J'aurais voulu rentrer dans l'abri
Sans aucun doute la critique la plus complexe à écrire depuis mes débuts sur SC !
En effet, le film questionne sur ce qui fait une grande oeuvre: la puissance des thématiques, la mise en scène au service de celle-ci. Mais selon moi, également un dernier chainon: provoquer des sentiments, une réaction, une implication du spectateur.
C'est ce qui manque ici pour m'emporter dans ce film passionnant.
Dès la séquence d'ouverture, le tonnerre, les nuages noirs, évoquent immédiatement cette menace latente qui pèse sur cet américain moyen sans histoire, qui ne pense qu'à protéger sa famille.
J'y ai vu beaucoup de similitudes entre Donnie Darko et le personnage mutique et isolé, magistralement interprété par Michael Shannon(comme sa femme d'ailleurs).
Toute la richesse du film est là, évocatrice d'une Amérique schizophrène, à la fois forte dans son rôle protectrice(le père,la famille,les valeurs), mais qui vit dans la peur(économique,écologique,nucléaire) qui la pousse à la régression, le repli(le bunker).
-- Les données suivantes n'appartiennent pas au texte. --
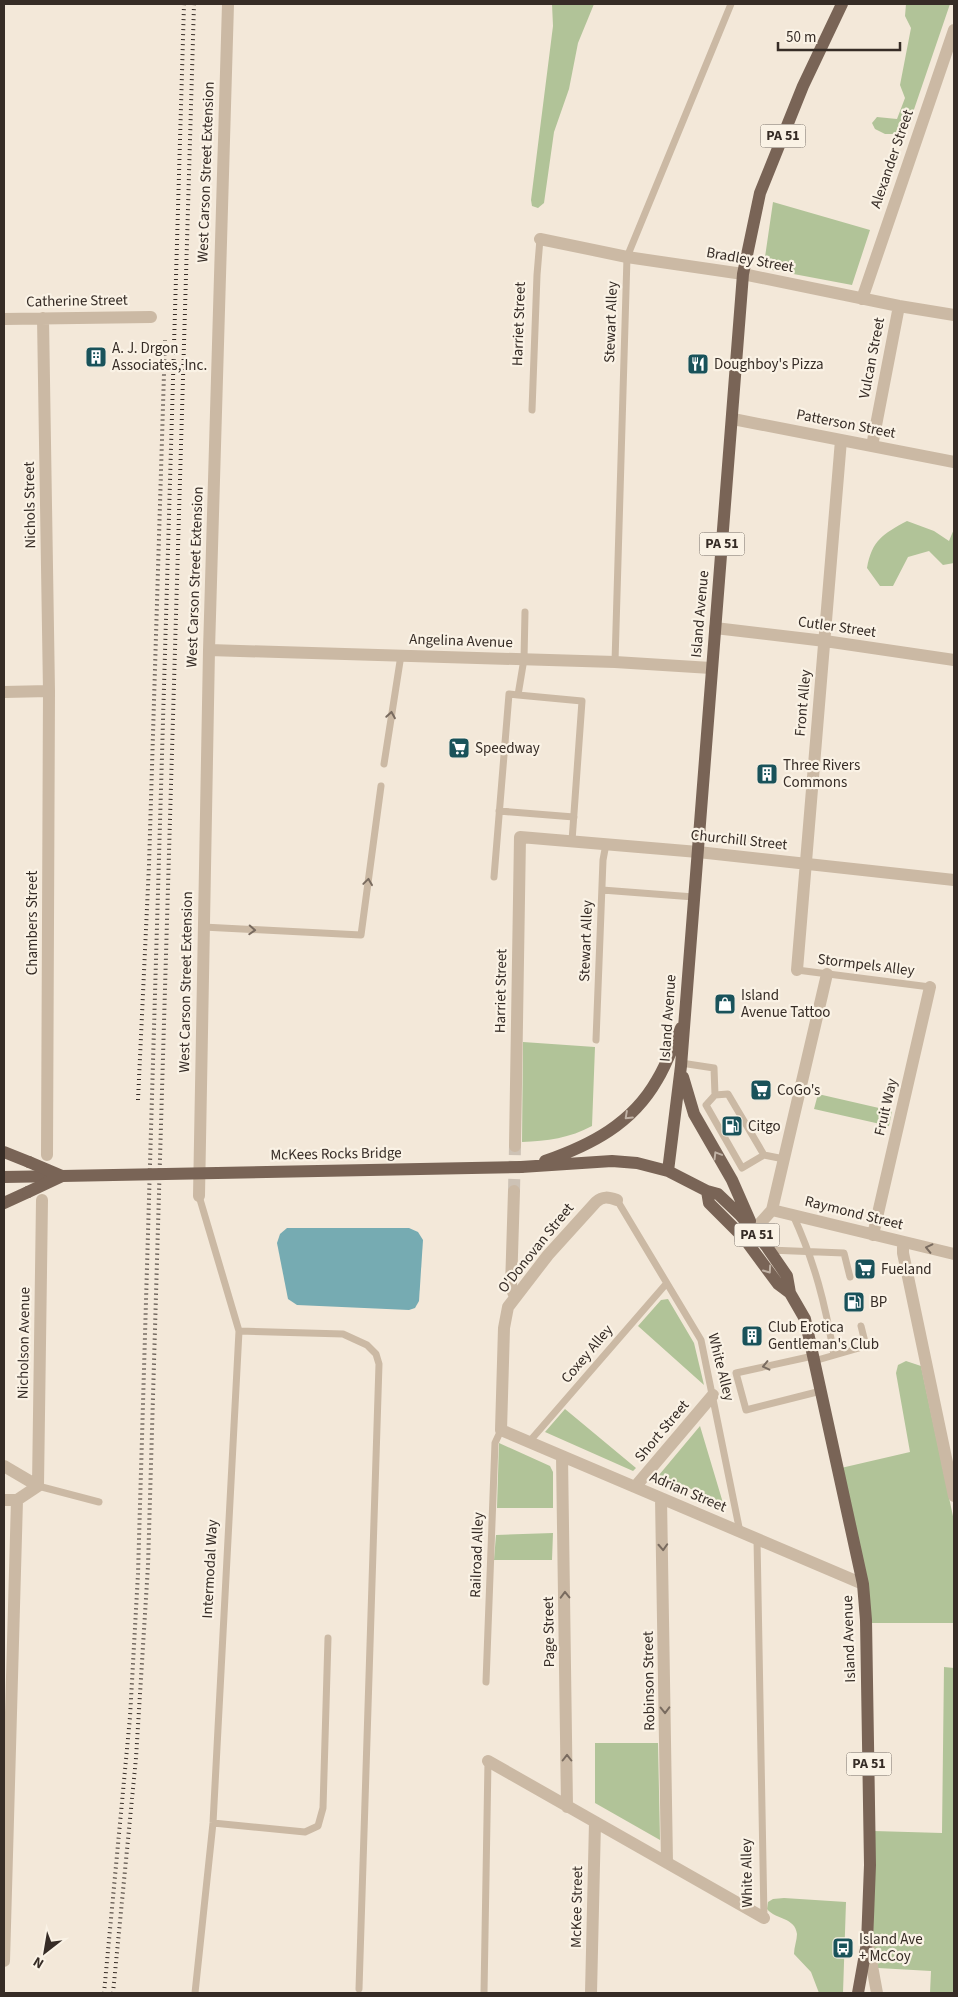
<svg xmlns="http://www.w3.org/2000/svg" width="958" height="1997" viewBox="0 0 958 1997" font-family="'Source Sans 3',sans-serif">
<rect width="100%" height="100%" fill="#f3e8d9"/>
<path fill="#b1c398" d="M552 4H594L578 43 569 89 554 132 544 203 538 208 532 206 531 200 553 26Z
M906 4H950L908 127 899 134H885L875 129 872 123 877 117 897 119 905 98 900 85 911 28 905 16Z
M773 202 870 230 852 285 767 269 764 264Z
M907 521 934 531 949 541 954 529V563L943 565 929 551 908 557 893 586H880L867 568C872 540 883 534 907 521Z
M523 1042 595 1047 592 1126C570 1138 547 1141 522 1142Z
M818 1094 892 1111 889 1126 814 1109Z
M668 1299 694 1343 704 1385 638 1326 661 1300Z
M906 1361 921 1366 954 1521V1623H870L841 1468 910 1452 896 1373 898 1365Z
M565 1409 636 1468 633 1471 545 1432Z
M700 1426 723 1503 659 1475Z
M499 1443 550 1466 553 1472V1508H497Z
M553 1533 552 1560H494L496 1535Z
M944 1667 954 1668V1993H930L931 1971 878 1968 873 1943 874 1831 942 1833Z
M595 1743H658L660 1840 595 1803Z
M784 1898 846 1902 843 1993H819L811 1972 794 1954C794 1947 797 1940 797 1934 795 1917 776 1920 767 1909L768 1902 773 1899Z"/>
<path fill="#76abb2" d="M287 1228H409L418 1232 423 1240 419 1301 415 1308 409 1310 297 1305 288 1299 277 1243 280 1234Z"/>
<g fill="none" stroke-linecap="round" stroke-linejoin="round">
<path stroke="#cdc2b5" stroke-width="12" stroke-dasharray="12 6" stroke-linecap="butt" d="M514 1191 515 1146"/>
<path stroke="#cbb9a4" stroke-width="7" d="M532 410 537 275 540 239
M615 662 627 257 731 4
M518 695 582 701 572 841
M384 764 401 655
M499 811 574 817
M494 877 509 694 518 695 524 659 525 612
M602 890 694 897
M203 927 361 935 381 786
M797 970 930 987
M596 1040 603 860 606 844
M681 1063 714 1068 715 1095 706 1105 742 1168 764 1155 728 1094 715 1095
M764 1155 784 1159
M617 1200 701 1340 740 1532
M793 1215C815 1263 825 1303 834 1355
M769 1250 844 1253 850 1277
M239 1331 343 1334 367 1345 376 1354 379 1364 359 1989
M813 1356 736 1373 746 1410 821 1391
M814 1361 866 1346 861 1326
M529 1442 666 1284
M38 1486 99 1502
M757 1539 764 1918
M486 1682 495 1443 501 1430
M213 1823 305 1832 318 1826 323 1808 328 1638
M195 1993 213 1823 239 1331 199 1196
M484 1993 488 1761"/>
<path stroke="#cbb9a4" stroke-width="12" d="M540 239 627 257 743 274 899 306 954 315
M862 299 954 30
M43 318 49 691 47 1155
M4 319 151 317
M733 419 954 462
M872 446 899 306
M715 628 825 641 954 660
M4 692 49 691
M797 970 841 440
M515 1146 520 837 698 852 954 880
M514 1191 511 1287 515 1297
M617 1200C608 1197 603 1196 596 1202L548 1255 508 1307 504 1328 501 1430 863 1584
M772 1210 827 974
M772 1210 954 1254
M754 1230 772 1210
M873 1235 930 987
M903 1242V1253L954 1496
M562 1456 567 1807
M4 1466 38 1486
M38 1486 42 1200
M635 1487 713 1395
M661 1498 667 1863
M4 1500H17
M17 1500 38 1486
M488 1761 764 1918
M4 1961 17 1500
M591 1993 595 1822"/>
<path stroke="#cbb9a4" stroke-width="12" d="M209 650 615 662 711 668
M199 1196 209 650 228 4
M868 1944 877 1993"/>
<path stroke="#796456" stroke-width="12" d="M683 1077 694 1114 732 1180 750 1221
M4 1152 29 1162
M545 1161C591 1145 632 1124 657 1080 667 1064 673 1045 681 1028
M521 1167 612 1161 637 1163 668 1171 707 1191 718 1194 740 1215 767 1247 787 1276 790 1293 805 1319 863 1584 866 1620 870 1865 867 1943 858 1993
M668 1171 681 1066 743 274 760 193 803 86 842 4
M4 1177 62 1176
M707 1191 709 1203 744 1238 778 1284 790 1293
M4 1203 28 1192"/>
<path stroke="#362c26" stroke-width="4" stroke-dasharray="1 4" stroke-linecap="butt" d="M138 1100 149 865 165 340
M104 1993 130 1717 138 1574 184 4
M113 1993 136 1758 148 1566 194 4"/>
<path stroke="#796456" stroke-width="12" d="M29 1162 62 1176 521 1167
M28 1192 62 1176"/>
</g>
<defs><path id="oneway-chevron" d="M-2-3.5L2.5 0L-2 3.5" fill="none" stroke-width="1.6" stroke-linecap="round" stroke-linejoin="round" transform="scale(1.25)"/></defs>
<g stroke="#796b5f">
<use href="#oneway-chevron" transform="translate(391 715) rotate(-81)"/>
<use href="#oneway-chevron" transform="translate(368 882) rotate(-82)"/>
<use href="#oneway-chevron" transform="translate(252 930) rotate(3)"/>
<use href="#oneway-chevron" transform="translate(929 1248) rotate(-167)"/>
<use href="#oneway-chevron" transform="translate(766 1366) rotate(167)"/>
<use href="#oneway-chevron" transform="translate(663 1547) rotate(87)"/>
<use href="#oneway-chevron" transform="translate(565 1595) rotate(-91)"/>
<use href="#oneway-chevron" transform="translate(665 1710) rotate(89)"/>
<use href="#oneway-chevron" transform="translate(567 1758) rotate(-90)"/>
</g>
<g stroke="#c0b2a5">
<use href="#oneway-chevron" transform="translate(628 1116) rotate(137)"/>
<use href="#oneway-chevron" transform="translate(717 1155) rotate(-121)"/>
<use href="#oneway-chevron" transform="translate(768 1270) rotate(55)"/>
</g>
<defs>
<g id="building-square" transform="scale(1.125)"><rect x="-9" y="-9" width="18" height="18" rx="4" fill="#19525a" stroke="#faf2e5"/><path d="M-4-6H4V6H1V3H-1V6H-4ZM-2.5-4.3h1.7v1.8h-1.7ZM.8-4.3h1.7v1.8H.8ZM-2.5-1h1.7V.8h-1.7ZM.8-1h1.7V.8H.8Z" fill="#fff"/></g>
<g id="restaurant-square" transform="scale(1.125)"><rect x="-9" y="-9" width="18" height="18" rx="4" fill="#19525a" stroke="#faf2e5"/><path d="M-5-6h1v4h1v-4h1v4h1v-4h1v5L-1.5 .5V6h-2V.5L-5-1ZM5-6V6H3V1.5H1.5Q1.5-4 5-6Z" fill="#fff"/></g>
<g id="supermarket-square" transform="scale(1.125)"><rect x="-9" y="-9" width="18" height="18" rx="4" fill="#19525a" stroke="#faf2e5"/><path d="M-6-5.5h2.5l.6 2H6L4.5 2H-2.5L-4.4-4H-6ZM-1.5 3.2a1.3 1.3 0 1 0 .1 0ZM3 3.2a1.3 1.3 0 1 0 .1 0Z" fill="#fff"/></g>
<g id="shop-square" transform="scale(1.125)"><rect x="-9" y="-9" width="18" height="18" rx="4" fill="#19525a" stroke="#faf2e5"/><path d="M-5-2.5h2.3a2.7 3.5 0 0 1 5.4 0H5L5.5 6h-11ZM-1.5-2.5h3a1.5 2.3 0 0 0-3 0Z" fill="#fff"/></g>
<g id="fuel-square" transform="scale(1.125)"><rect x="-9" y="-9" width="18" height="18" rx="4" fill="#19525a" stroke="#faf2e5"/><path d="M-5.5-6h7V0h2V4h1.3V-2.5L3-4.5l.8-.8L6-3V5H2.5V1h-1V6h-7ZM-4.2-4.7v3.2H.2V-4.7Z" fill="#fff"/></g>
<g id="bus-square" transform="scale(1.125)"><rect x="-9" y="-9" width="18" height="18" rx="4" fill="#19525a" stroke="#faf2e5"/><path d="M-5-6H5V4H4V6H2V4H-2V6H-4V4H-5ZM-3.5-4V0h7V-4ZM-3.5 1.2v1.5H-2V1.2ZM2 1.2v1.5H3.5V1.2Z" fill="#fff"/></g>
</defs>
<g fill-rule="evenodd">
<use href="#building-square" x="96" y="357"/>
<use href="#restaurant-square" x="698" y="364"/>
<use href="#supermarket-square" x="459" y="748"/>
<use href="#building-square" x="767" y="774"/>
<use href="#shop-square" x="725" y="1004"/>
<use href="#supermarket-square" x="761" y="1090"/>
<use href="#fuel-square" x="732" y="1126"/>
<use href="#supermarket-square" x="865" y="1269"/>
<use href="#fuel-square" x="854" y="1302"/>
<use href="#building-square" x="752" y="1336"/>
<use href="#bus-square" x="843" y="1948"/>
</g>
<g text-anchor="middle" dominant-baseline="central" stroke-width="4.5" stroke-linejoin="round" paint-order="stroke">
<g fill="#faf2e5" stroke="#71675f" stroke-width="1">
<rect x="760.5" y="124.5" width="45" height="23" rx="4"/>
<rect x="699.5" y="532.5" width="45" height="23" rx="4"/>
<rect x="734.5" y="1223.5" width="45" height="23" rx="4"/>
<rect x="846.5" y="1752.5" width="45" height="23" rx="4"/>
</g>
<g font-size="14" font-weight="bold" fill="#362c26">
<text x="783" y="136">PA 51</text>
<text x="722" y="544">PA 51</text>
<text x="757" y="1235">PA 51</text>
<text x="869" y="1764">PA 51</text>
</g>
<g font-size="15" fill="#362c26" stroke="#faf2e5">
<text transform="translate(892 159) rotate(-71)">Alexander Street</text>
<text transform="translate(206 172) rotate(-88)">West Carson Street Extension</text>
<text transform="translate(750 260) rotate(10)">Bradley Street</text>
<text transform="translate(77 301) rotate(-1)">Catherine Street</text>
<text transform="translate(611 322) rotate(-88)">Stewart Alley</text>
<text transform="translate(519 324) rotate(-88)">Harriet Street</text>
<text transform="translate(872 358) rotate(-79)">Vulcan Street</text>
<text transform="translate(846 424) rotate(11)">Patterson Street</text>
<text transform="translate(30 505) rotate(-91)">Nichols Street</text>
<text transform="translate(195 577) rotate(-88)">West Carson Street Extension</text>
<text transform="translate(700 614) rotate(-85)">Island Avenue</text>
<text transform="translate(837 627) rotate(8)">Cutler Street</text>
<text transform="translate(461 641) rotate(2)">Angelina Avenue</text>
<text transform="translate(803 703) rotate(-85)">Front Alley</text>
<text transform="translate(739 840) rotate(6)">Churchill Street</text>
<text transform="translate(32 923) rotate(-90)">Chambers Street</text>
<text transform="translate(586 941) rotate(-88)">Stewart Alley</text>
<text transform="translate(866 965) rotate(7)">Stormpels Alley</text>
<text transform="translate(186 982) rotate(-89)">West Carson Street Extension</text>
<text transform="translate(501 991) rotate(-89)">Harriet Street</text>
<text transform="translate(668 1018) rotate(-86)">Island Avenue</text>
<text transform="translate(886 1107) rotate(-77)">Fruit Way</text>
<text transform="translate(336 1154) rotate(-1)">McKees Rocks Bridge</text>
<text transform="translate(854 1213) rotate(14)">Raymond Street</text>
<text transform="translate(536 1248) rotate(-51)">O'Donovan Street</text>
<text transform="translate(24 1343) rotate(-89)">Nicholson Avenue</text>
<text transform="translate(587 1354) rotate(-50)">Coxey Alley</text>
<text transform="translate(721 1367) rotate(76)">White Alley</text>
<text transform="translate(662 1431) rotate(-50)">Short Street</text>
<text transform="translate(688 1492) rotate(23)">Adrian Street</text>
<text transform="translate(477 1555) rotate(-88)">Railroad Alley</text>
<text transform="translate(210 1569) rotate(-87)">Intermodal Way</text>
<text transform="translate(549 1632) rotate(-91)">Page Street</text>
<text transform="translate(849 1639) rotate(-92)">Island Avenue</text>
<text transform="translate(649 1681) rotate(-91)">Robinson Street</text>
<text transform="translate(747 1873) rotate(-91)">White Alley</text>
<text transform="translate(577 1907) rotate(-89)">McKee Street</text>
</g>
<g font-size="15" fill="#362c26" stroke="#faf2e5" text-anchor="start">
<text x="112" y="348">A. J. Drgon<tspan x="112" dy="17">Associates, Inc.</tspan></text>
<text x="714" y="364">Doughboy's Pizza</text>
<text x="475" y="748">Speedway</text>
<text x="783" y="765">Three Rivers<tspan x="783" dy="17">Commons</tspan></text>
<text x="741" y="995">Island<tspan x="741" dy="17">Avenue Tattoo</tspan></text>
<text x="777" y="1090">CoGo's</text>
<text x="748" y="1126">Citgo</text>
<text x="881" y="1269">Fueland</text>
<text x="870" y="1302">BP</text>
<text x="768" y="1327">Club Erotica<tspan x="768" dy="17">Gentleman's Club</tspan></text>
<text x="859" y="1939">Island Ave<tspan x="859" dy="17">+ McCoy</tspan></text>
</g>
</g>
<rect width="958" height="1997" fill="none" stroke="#362c26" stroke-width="10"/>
<g transform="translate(45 1952) rotate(211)" stroke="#faf2e5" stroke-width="4" paint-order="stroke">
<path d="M0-4L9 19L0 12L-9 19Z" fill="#362c26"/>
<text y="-8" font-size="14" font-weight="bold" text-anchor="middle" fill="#362c26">N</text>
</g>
<path d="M778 42v8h122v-8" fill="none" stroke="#362c26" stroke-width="2.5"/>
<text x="786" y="42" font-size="15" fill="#362c26" stroke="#faf2e5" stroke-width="4" paint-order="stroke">50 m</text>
</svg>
On comprend parfaitement où Nichols veut nous emmener, grâce à une mise en scène épurée, une photographie magnifique, souvent évocatrice et contemplative.
C'est là que le bat blesse, l'évocation de cette menace permanente, censée monter en puissance, est annihilée par les rêves et apparitions qui -bien que visuellement magnifiques- sont très redondants. On reste finalement à quai de cette fable magnifique.
Et je me rends compte qu'il est beaucoup plus intéressant d'en parler, par la force des thématiques, que du sentiment final ressentit.